(Recorded data)
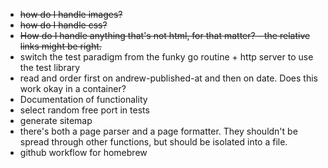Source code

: * ~~how do I handle images?~~
* ~~how do I handle css?~~
* ~~How do I handle anything that's not html, for that matter? - the relative links might be right.~~
* switch the test paradigm from the funky go routine + http server to use the test library
* read and order first on andrew-published-at and then on date. Does this work okay in a container?
* Documentation of functionality
* select random free port in tests
* generate sitemap
* there's both a page parser and a page formatter. They shouldn't be spread through other functions, but should be isolated into a file.
* github workflow for homebrew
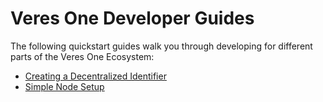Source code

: # Veres One Developer Guides

The following quickstart guides walk you through developing for different parts
of the Veres One Ecosystem:

 * [Creating a Decentralized Identifier](create-did.md)
 * [Simple Node Setup](node-setup.md)
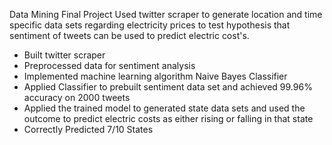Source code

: Data Mining Final Project
Used twitter scraper to generate location and time specific data sets regarding electricity prices to test hypothesis that sentiment of tweets can be used to predict electric cost's.
* Built twitter scraper
* Preprocessed data for sentiment analysis
* Implemented machine learning algorithm Naive Bayes Classifier
* Applied Classifier to prebuilt sentiment data set and achieved 99.96% accuracy on 2000 tweets
* Applied the trained model to generated state data sets and used the outcome to predict electric costs as either rising or falling in that state
* Correctly Predicted 7/10 States

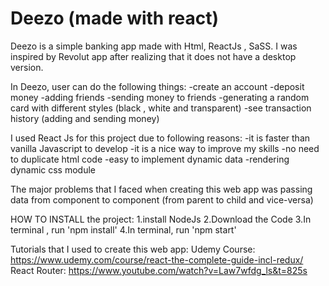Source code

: # Deezo (made with react)
Deezo is a simple banking app made with Html, ReactJs , SaSS.
I was inspired by Revolut app after realizing that it does not have a desktop version.

  In Deezo, user can do the following things:
  -create an account
  -deposit money
  -adding friends
  -sending money to friends
  -generating a random card with different styles (black , white and transparent)
  -see transaction history (adding and sending money)

  I used React Js for this project due to following reasons:
  -it is faster than vanilla Javascript to develop
  -it is a nice way to improve my skills
  -no need to duplicate html code
  -easy to implement dynamic data
  -rendering dynamic css module

The major problems that I faced when creating this web app was passing data from component to component (from parent to child and vice-versa)


HOW TO INSTALL the project:
1.install NodeJs
2.Download the Code
3.In terminal , run 'npm install'
4.In terminal, run 'npm start'

Tutorials that I used to create this web app:
Udemy Course: https://www.udemy.com/course/react-the-complete-guide-incl-redux/
React Router: https://www.youtube.com/watch?v=Law7wfdg_ls&t=825s
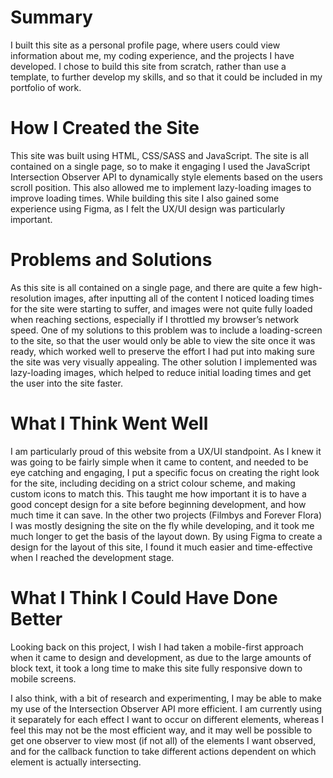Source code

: # Summary

I built this site as a personal profile page, where users could view information about me, my coding experience, and the projects I have developed. I chose to build this site from scratch, rather than use a template, to further develop my skills, and so that it could be included in my portfolio of work.

# How I Created the Site

This site was built using HTML, CSS/SASS and JavaScript. The site is all contained on a single page, so to make it engaging I used the JavaScript Intersection Observer API to dynamically style elements based on the users scroll position. This also allowed me to implement lazy-loading images to improve loading times. While building this site I also gained some experience using Figma, as I felt the UX/UI design was particularly important.

# Problems and Solutions

As this site is all contained on a single page, and there are quite a few high-resolution images, after inputting all of the content I noticed loading times for the site were starting to suffer, and images were not quite fully loaded when reaching sections, especially if I throttled my browser’s network speed. One of my solutions to this problem was to include a loading-screen to the site, so that the user would only be able to view the site once it was ready, which worked well to preserve the effort I had put into making sure the site was very visually appealing. The other solution I implemented was lazy-loading images, which helped to reduce initial loading times and get the user into the site faster.

# What I Think Went Well

I am particularly proud of this website from a UX/UI standpoint. As I knew it was going to be fairly simple when it came to content, and needed to be eye catching and engaging, I put a specific focus on creating the right look for the site, including deciding on a strict colour scheme, and making custom icons to match this. This taught me how important it is to have a good concept design for a site before beginning development, and how much time it can save. In the other two projects (Filmbys and Forever Flora) I was mostly designing the site on the fly while developing, and it took me much longer to get the basis of the layout down. By using Figma to create a design for the layout of this site, I found it much easier and time-effective when I reached the development stage.

# What I Think I Could Have Done Better

Looking back on this project, I wish I had taken a mobile-first approach when it came to design and development, as due to the large amounts of block text, it took a long time to make this site fully responsive down to mobile screens.

I also think, with a bit of research and experimenting, I may be able to make my use of the Intersection Observer API more efficient. I am currently using it separately for each effect I want to occur on different elements, whereas I feel this may not be the most efficient way, and it may well be possible to get one observer to view most (if not all) of the elements I want observed, and for the callback function to take different actions dependent on which element is actually intersecting.
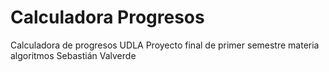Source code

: # Calculadora Progresos
 Calculadora de progresos UDLA
 Proyecto final de primer semestre materia algoritmos
 Sebastián Valverde
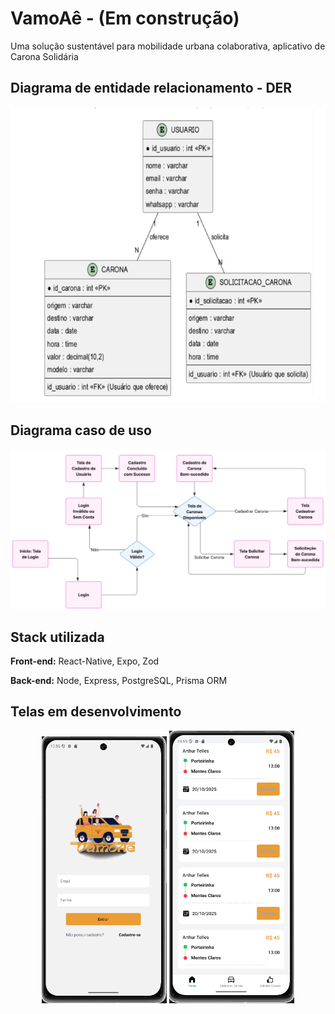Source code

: 
# VamoAê - (Em construção)

Uma solução sustentável para mobilidade urbana colaborativa, aplicativo de Carona Solidária


## Diagrama de entidade relacionamento - DER

![App Screenshot](https://github.com/ticotelles/VamoAe-App_Carona_Solidaria/blob/main/assets/images/DER.png?raw=true)

## Diagrama caso de uso

![App Screenshot](https://github.com/ticotelles/VamoAe-App_Carona_Solidaria/blob/main/assets/images/diagrama%20caso%20de%20uso.jpg?raw=true)

## Stack utilizada

**Front-end:** React-Native, Expo, Zod

**Back-end:** Node, Express, PostgreSQL, Prisma ORM


## Telas em desenvolvimento

<p align="center">
 
  <img src="./assets/images/login.png" width="200">
    <img src="./assets/images/home.png" width="200">
 
</p>


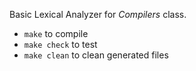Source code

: Basic Lexical Analyzer for *Compilers* class.

- `make` to compile
- `make check` to test
- `make clean` to clean generated files
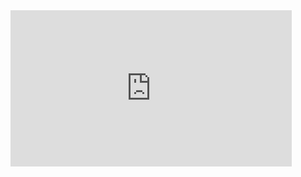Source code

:<iframe
  width="450"
  height="250"
  frameborder="0" style="border:0"
  referrerpolicy="no-referrer-when-downgrade"
  src="https://www.google.com/maps/d/embed?mid=1YWskCDuhLv4bnefYQKNtFEbraDpplsUd&ehbc=2E312F"
  allowfullscreen>
</iframe>
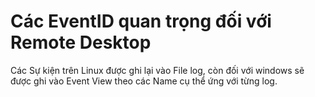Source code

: # Các EventID quan trọng đối với Remote Desktop
Các Sự kiện trên Linux được ghi lại vào File log, còn đối với windows sẽ được ghi vào Event View theo các Name cụ thể ứng với từng log.

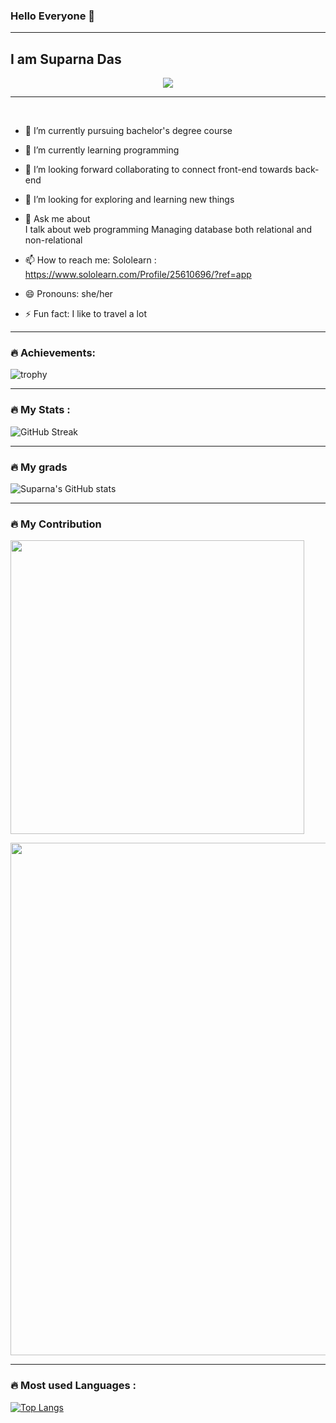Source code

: ### Hello Everyone 👋

---
I am Suparna Das
---


<!--
![](https://github.com/Suparna-Das-github/https://media.giphy.com/media/13eh2bceeTFZO8/giphy.gif.gif)

<img src="https://media.giphy.com/media/13eh2bceeTFZO8/giphy.gif" width="300"/>

-->

<div id="header" align="center">
  

<img src="https://media.giphy.com/media/137EaR4vAOCn1S/giphy.gif">
</div>

---
<br />

<p style="background-color: #00000">

- 🔭 I’m currently pursuing bachelor's degree course

- 🌱 I’m currently learning programming 

- 👯 I’m looking forward collaborating to connect front-end towards back-end

- 🤔 I’m looking for exploring and learning new things

- 💬 Ask me about 
     <br/>
     I talk about web programming 
     Managing database both relational and non-relational

- 📫 How to reach me: 
            Sololearn : https://www.sololearn.com/Profile/25610696/?ref=app

- 😄 Pronouns: she/her

- ⚡ Fun fact: I like to travel a lot


</p>




---

### :fire: Achievements:

![trophy](https://github-profile-trophy.vercel.app/?username=Suparna-Das-github&theme=tokyonight&show_icons=true)

---
### :fire: My Stats :

![GitHub Streak](https://github-readme-streak-stats.herokuapp.com?user=Suparna-Das-github&theme=cobalt&date_format=j%20M%5B%20Y%5D&background=000000&border=7536B2&stroke=9243DD&ring=89502D&fire=FF9554&currStreakNum=D280FF&sideNums=BC52FF&currStreakLabel=64EAE2&sideLabels=48A8A2&dates=A42EE5)



---
### :fire: My grads
![Suparna's GitHub stats](https://github-readme-stats.vercel.app/api?username=Suparna-Das-github&border=7534B2&&background=00000&theme=tokyonight&show_icons=true)


---
### :fire: My Contribution

<p>
    <a href="https://github.com/Suparna-Das-github"><img src="https://github-profile-summary-cards.vercel.app/api/cards/profile-details?username=Suparna-Das-github&theme=tokyonight&border=7534B2&&background=00000&"  width="470"/></a>

</p>


<p>
<a href="https://github.com/Suparna-Das-github">
      <img src="https://activity-graph.herokuapp.com/graph?username=Suparna-Das-github&include_all_commits=true&count_private=true&show_icons=true&line_height=20&title_color=7A7ADB&icon_color=2200AE&text_color=D3D3D3&bg_color=0,000000,130F40&theme=tokyonight" width="820"/></a>
</p>

---

### :fire: Most used Languages :
[![Top Langs](https://github-readme-stats.vercel.app/api/top-langs/?username=Suparna-Das-github&layout=compact&theme=tokyonight&show_icons=true)](https://github.com/anuraghazra/github-readme-stats)

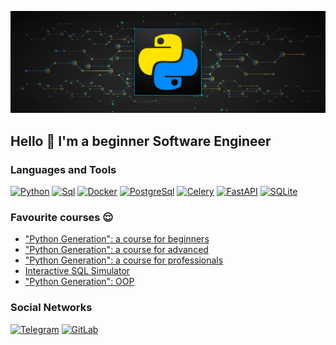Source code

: ![Header](https://github.com/BabichRostislav/BabichRostislav/blob/main/ASSETS/python.png) 

## Hello 👋 I'm a beginner Software Engineer

### Languages and Tools 
[![Python](https://img.shields.io/badge/Python-090909?style=for-the-badge&logo=python&logoColor=00BFFF)](https://www.python.org/)
[![Sql](https://img.shields.io/badge/Sql-090909?style=for-the-badge&logo=mySql&logoColor=FFFF00)](https://skillbox.ru/media/code/chto-takoe-sql-kak-ustroen-zachem-nuzhen-i-kak-s-nim-rabotat/) 
[![Docker](https://img.shields.io/badge/Docker-090909?style=for-the-badge&logo=docker&logoColor=00BFFF)](https://www.docker.com/)
[![PostgreSql](https://img.shields.io/badge/PostgreSql-090909?style=for-the-badge&logo=PostgreSql&logoColor=00BFFF)](https://www.postgresql.org/)
[![Celery](https://img.shields.io/badge/Celery-090909?style=for-the-badge&logo=Celery&logoColor=00BFFF)](https://docs.celeryq.dev/en/stable/)
[![FastAPI](https://img.shields.io/badge/FastAPI-090909?style=for-the-badge&logo=FastAPI&logoColor=00BFFF)](https://fastapi.tiangolo.com/)
[![SQLite](https://img.shields.io/badge/SQLite-090909?style=for-the-badge&logo=SQLite&logoColor=00BFFF)](https://www.sqlite.org/index.html)


### Favourite courses 😌
- ["Python Generation": a course for beginners](https://stepik.org/course/58852/info)
- ["Python Generation": a course for advanced](https://stepik.org/course/68343/info)
- ["Python Generation": a course for professionals](https://stepik.org/course/82541/info)
- [Interactive SQL Simulator](https://stepik.org/course/63054/info)
- ["Python Generation": OOP](https://stepik.org/course/98974/info)

### Social Networks 
[![Telegram](https://img.shields.io/badge/Telegram-090909?style=for-the-badge&logo=Telegram&logoColor=27AOD9)](https://t.me/RostislavDSP)
[![GitLab](https://img.shields.io/badge/GitLab-090909?style=for-the-badge&logo=GitLab&logoColor=27AOD9)](https://gitlab.com/BabichRostislav)

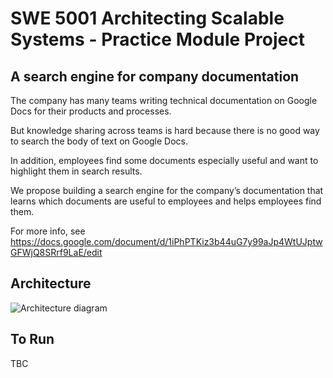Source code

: # SWE 5001 Architecting Scalable Systems - Practice Module Project

## A search engine for company documentation

The company has many teams writing technical documentation on Google Docs for their products and processes.

But knowledge sharing across teams is hard because there is no good way to search the body of text on Google Docs.

In addition, employees find some documents especially useful and want to highlight them in search results.

We propose building a search engine for the company’s documentation that learns which documents are useful to employees and helps employees find them.

For more info, see https://docs.google.com/document/d/1iPhPTKiz3b44uG7y99aJp4WtUJptwGFWjQ8SRrf9LaE/edit

## Architecture

![Architecture diagram](https://github.com/frenoid/document-search-engine/blob/master/architecture.png?raw=true)

## To Run

TBC
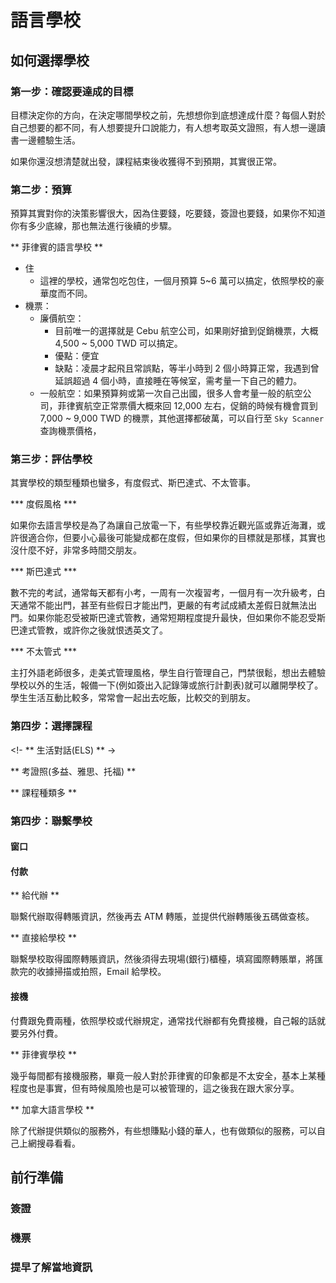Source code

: # 語言學校

## 如何選擇學校

### 第一步：確認要達成的目標

目標決定你的方向，在決定哪間學校之前，先想想你到底想達成什麼？每個人對於自己想要的都不同，有人想要提升口說能力，有人想考取英文證照，有人想一邊讀書一邊體驗生活。

如果你還沒想清楚就出發，課程結束後收獲得不到預期，其實很正常。

### 第二步：預算

預算其實對你的決策影響很大，因為住要錢，吃要錢，簽證也要錢，如果你不知道你有多少底線，那也無法進行後續的步驟。

** 菲律賓的語言學校 **
- 住
  - 這裡的學校，通常包吃包住，一個月預算 5~6 萬可以搞定，依照學校的豪華度而不同。
- 機票：
  - 廉價航空：
    - 目前唯一的選擇就是 Cebu 航空公司，如果剛好搶到促銷機票，大概 4,500 ~ 5,000 TWD 可以搞定。
    - 優點：便宜
    - 缺點：凌晨才起飛且常誤點，等半小時到 2 個小時算正常，我遇到曾延誤超過 4 個小時，直接睡在等候室，需考量一下自己的體力。
  - 一般航空：如果預算夠或第一次自己出國，很多人會考量一般的航空公司，菲律賓航空正常票價大概來回 12,000 左右，促銷的時候有機會買到 7,000 ~ 9,000 TWD 的機票，其他選擇都破萬，可以自行至 `Sky Scanner` 查詢機票價格，


### 第三步：評估學校

其實學校的類型種類也蠻多，有度假式、斯巴達式、不太管事。

 *** 度假風格 ***

 如果你去語言學校是為了為讓自己放電一下，有些學校靠近觀光區或靠近海灘，或許很適合你，但要小心最後可能變成都在度假，但如果你的目標就是那樣，其實也沒什麼不好，非常多時間交朋友。

 *** 斯巴達式 ***

數不完的考試，通常每天都有小考，一周有一次複習考，一個月有一次升級考，白天通常不能出門，甚至有些假日才能出門，更嚴的有考試成績太差假日就無法出門。如果你能忍受被斯巴達式管教，通常短期程度提升最快，但如果你不能忍受斯巴達式管教，或許你之後就恨透英文了。

 *** 不太管式 ***

 主打外語老師很多，走美式管理風格，學生自行管理自己，門禁很鬆，想出去體驗學校以外的生活，報備一下(例如簽出入記錄簿或旅行計劃表)就可以離開學校了。學生生活互動比較多，常常會一起出去吃飯，比較交的到朋友。

### 第四步：選擇課程

<!- ** 生活對話(ELS) ** ->

** 考證照(多益、雅思、托福) **

** 課程種類多 **


### 第四步：聯繫學校

#### 窗口

#### 付款

** 給代辦 **

聯繫代辦取得轉賬資訊，然後再去 ATM 轉賬，並提供代辦轉賬後五碼做查核。

** 直接給學校 **

聯繫學校取得國際轉賬資訊，然後須得去現場(銀行)櫃檯，填寫國際轉賬單，將匯款完的收據掃描或拍照，Email 給學校。

#### 接機

付費跟免費兩種，依照學校或代辦規定，通常找代辦都有免費接機，自己報的話就要另外付費。

** 菲律賓學校 **

幾乎每間都有接機服務，畢竟一般人對於菲律賓的印象都是不太安全，基本上某種程度也是事實，但有時候風險也是可以被管理的，這之後我在跟大家分享。

** 加拿大語言學校 **

除了代辦提供類似的服務外，有些想賺點小錢的華人，也有做類似的服務，可以自己上網搜尋看看。

## 前行準備

### 簽證

### 機票

### 提早了解當地資訊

* [To-do item] Lines containing the word "align" are to be pulled from the records and copied.

* [Exercise result]
<p align="center">
<div id="header" align="center">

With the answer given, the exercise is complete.